Fat burner facts (they can work)

Fat burners are supposed to increase energy expenditure to help create an energy deficit

We know that there are four components of energy expenditure: basal metabolic rate (BMR), thermic effect of food (TEF), non-exercise activity thermogenesis (NEAT) and exercise activity thermogenesis (EAT).

Both NEAT and EAT are determined by movement, which won’t be altered by a supplement.

The same goes for TEF, which varies depending on the food we eat.

This leaves the BMR as the only option for a thermogenic to increase.

Metabolism is a complex beast, so it’s hard to isolate how supplements can work to increase it.

Now there are some drugs that can do this, by increasing core body temperature, heart rate and such.

These are genuine thermogenic that increase metabolic rate, but they have terrible impacts on health and the bodies ability to maintain homeostasis.

On the other hand, most fat burners do not increase energy expenditure, making them redundant.

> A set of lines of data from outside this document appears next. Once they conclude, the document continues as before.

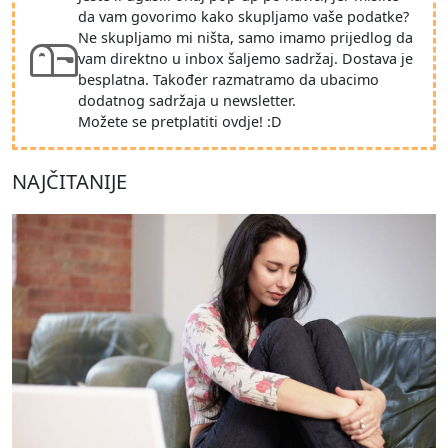
da vam govorimo kako skupljamo vaše podatke?
Ne skupljamo mi ništa, samo imamo prijedlog da
vam direktno u inbox šaljemo sadržaj. Dostava je
besplatna. Također razmatramo da ubacimo
dodatnog sadržaja u newsletter.
Možete se pretplatiti ovdje! :D
NAJČITANIJE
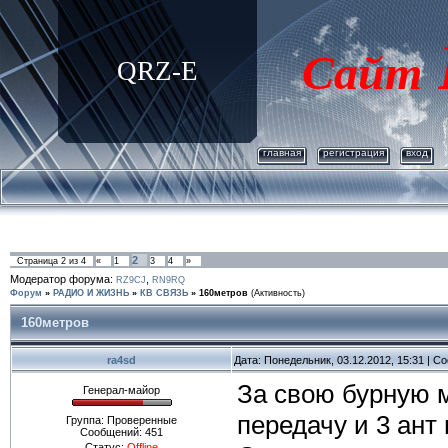
Сайт
QRZ-E
главная
регистрация
вход
2
Страница
2
из
4
«
1
3
4
»
Модератор форума:
,
RZ9CJ
RN9RQ
Форум
»
РАДИО И ЖИЗНЬ
»
КВ СВЯЗЬ
»
160метров
(Активность)
160метров
ra4sd
Дата: Понедельник, 03.12.2012, 15:31 | 
За свою бурную м
Генерал-майор
передачу и 3 ант 
Группа: Проверенные
Сообщений:
451
Статус:
Offline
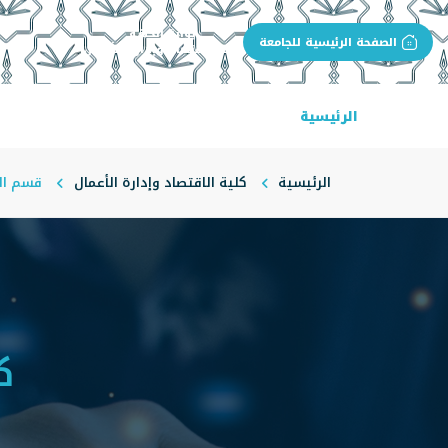
بوابة الجهة
الصفحة الرئيسية للجامعة
كلية الاقتصاد وإدارة الأعمال
الرئيسية
عن الكلية
البرامج الأكاديمية
ال
الرئيسية
كلية الاقتصاد وإدارة الأعمال
قسم الإد
ك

However, this doesn’t mean that people won’t lose weight while they are using them.

Firstly, the caffeine content can help suppress appetite and increase perceived energy, making it easier to adhere to a diet that creates an energy deficit.

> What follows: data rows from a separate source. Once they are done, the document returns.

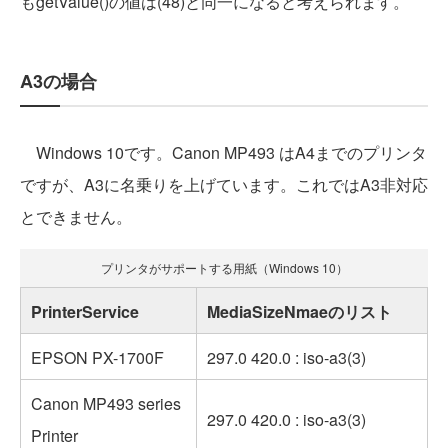
もgetValue()の値は(48)と同一になると考えられます。
A3の場合
Windows 10です。Canon MP493 はA4までのプリンタ
ですが、A3に名乗りを上げています。これではA3非対応
とできません。
プリンタがサポートする用紙（Windows 10）
PrinterService
MediaSizeNmaeのリスト
EPSON PX-1700F
297.0 420.0 : iso-a3(3)
Canon MP493 series
297.0 420.0 : iso-a3(3)
Printer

Secondly, when people are paying for a supplement and then taking it multiple times per day, they tend to eat better and exercise to make the most of the supplement.

So the benefits of fat burners are around adherence, not mobilising any more fatty acids than the regime otherwise would. 

I don’t advise clients to use fat burners because they lack efficacy.

We can find other strategies to mitigate hunger and maintain energy while dieting, whilst simply tracking food can provide that extra level of food intake awareness.